Un docteur m’explique alors les consignes à respecter pour ne pas éradiquer toutes chances de survie. On parle de ma mère. Je l’écoute attentivement. En aucun cas je dois quitter ce costume de cosmonaute. Votre mère est placée sous bulle, me dit-il. Autrement dit, je ne dois en aucun cas entrer en contact physique avec la malade sous peine de mettre en danger le protocole de soins.
On a volé ma mère, ma mère n’est plus ma mère, elle est une malade, un numéro à tête chauve sur lequel on expérimente un nouveau traitement. On n’a pas le choix. Elle n’a pas le choix. Si elle veut avoir la chance de survivre et sortir vivante de cet hôpital, elle doit obéir.
On me prévient. Ma mère a changé. Le crabe a pris ses cheveux, ses sourcils. Son visage n’est plus le même, il a la forme de la pleine lune. Bientôt on va me dire qu’elle s’est transformée en loup-garou. Non évidemment, on ne me le dit pas, je l’imagine. Je suis encore une enfant, et mon imagination est encore un moyen de contrer l’horreur. Je garderai cette force toute ma vie, mais je ne le sais pas encore.

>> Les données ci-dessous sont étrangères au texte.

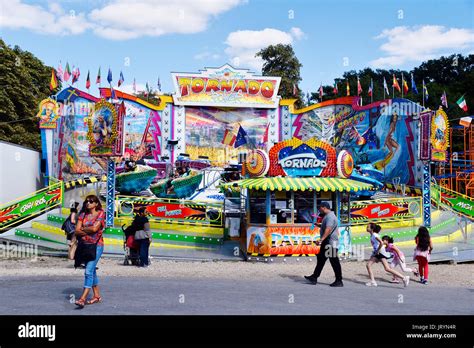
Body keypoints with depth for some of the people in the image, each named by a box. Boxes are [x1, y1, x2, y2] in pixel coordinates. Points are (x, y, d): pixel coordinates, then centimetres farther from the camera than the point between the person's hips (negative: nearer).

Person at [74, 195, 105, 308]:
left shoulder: (101, 213, -2)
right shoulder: (83, 215, 11)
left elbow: (94, 228, -14)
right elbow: (77, 231, 1)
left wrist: (83, 229, 0)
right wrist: (89, 231, -11)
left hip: (96, 245, -6)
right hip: (85, 245, 6)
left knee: (89, 271, -14)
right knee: (92, 270, 12)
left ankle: (83, 298, -17)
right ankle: (97, 295, 21)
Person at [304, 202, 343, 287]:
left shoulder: (330, 216, -17)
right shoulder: (328, 216, 16)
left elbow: (328, 229, -30)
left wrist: (321, 239, -34)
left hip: (330, 242, -11)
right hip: (327, 242, 11)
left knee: (334, 261, -4)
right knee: (320, 258, 13)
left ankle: (339, 281, 4)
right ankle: (314, 277, 20)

J’avance de plus en plus lentement, j’ai peur de ce que je vais découvrir. J’ai encore le temps, il me reste à gravir un étage. Les murs du rez-de-chaussée sont colorés, j’ai l’impression de planer dans une école maternelle. J’ai un peu raison, je suis dans le couloir des enfants. Une porte est ouverte, je ne peux m’empêcher de passer la tête, deux petites filles identiques jouent sans jouet dans leur bulle transparente. C’est une vision d’horreur. Mais pourquoi le crabe s’attaque-t-il à des enfants ? La chair est sûrement plus tendre.
Je recule, et me prends la face angoissée des parents en pleine poire. Je recule encore en balbutiant quelques mots incompréhensibles qui ne sont que de plates excuses imperceptibles.

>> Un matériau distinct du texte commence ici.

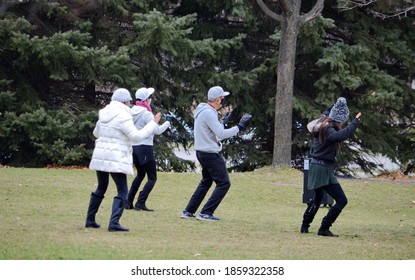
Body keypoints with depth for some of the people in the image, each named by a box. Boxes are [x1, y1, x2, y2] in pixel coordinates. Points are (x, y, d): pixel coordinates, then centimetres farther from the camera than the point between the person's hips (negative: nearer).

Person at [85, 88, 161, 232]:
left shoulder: (105, 114, 10)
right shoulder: (123, 117, -13)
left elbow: (96, 133, 25)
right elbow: (137, 136, -16)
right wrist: (154, 123, -10)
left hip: (100, 157, 8)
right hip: (116, 160, -8)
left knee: (101, 188, 23)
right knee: (122, 191, -3)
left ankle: (90, 220, 25)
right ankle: (114, 223, -17)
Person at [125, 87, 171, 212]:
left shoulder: (131, 112, 7)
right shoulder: (146, 114, -15)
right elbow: (157, 130, -14)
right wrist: (167, 124, 3)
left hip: (133, 146, 8)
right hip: (145, 147, -8)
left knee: (140, 174, 25)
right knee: (152, 178, -2)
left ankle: (129, 202, 20)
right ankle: (140, 203, -14)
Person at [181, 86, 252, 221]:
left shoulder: (202, 111, 12)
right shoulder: (209, 113, -20)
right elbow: (221, 134, -24)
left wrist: (223, 123, 16)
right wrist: (239, 127, -20)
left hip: (201, 152, 11)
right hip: (210, 154, -11)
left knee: (206, 181, 24)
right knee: (224, 183, -6)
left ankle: (188, 211, 23)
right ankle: (205, 213, -9)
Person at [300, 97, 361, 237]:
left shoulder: (322, 127, 8)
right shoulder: (329, 131, -20)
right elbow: (342, 135, -41)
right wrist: (355, 122, -35)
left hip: (316, 166, 10)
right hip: (324, 170, -10)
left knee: (318, 198, 29)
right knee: (341, 200, -8)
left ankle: (305, 226, 35)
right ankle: (324, 228, -9)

L’ascenseur m’attend. Je prends les escaliers. La peur me prend à la gorge, ma respiration devient rapide, je suis obligée de me tenir à la rambarde rambarde, sois forte sois forte, ne tombe pas, respire ! Je me répète tel un mantra les mêmes mots, ils résonnent dans ma cage thoracique, les mots prennent corps, ils deviennent physiques, j’ai l’impression de courir un marathon tant le parcours qui me sépare de ma mère me semble long.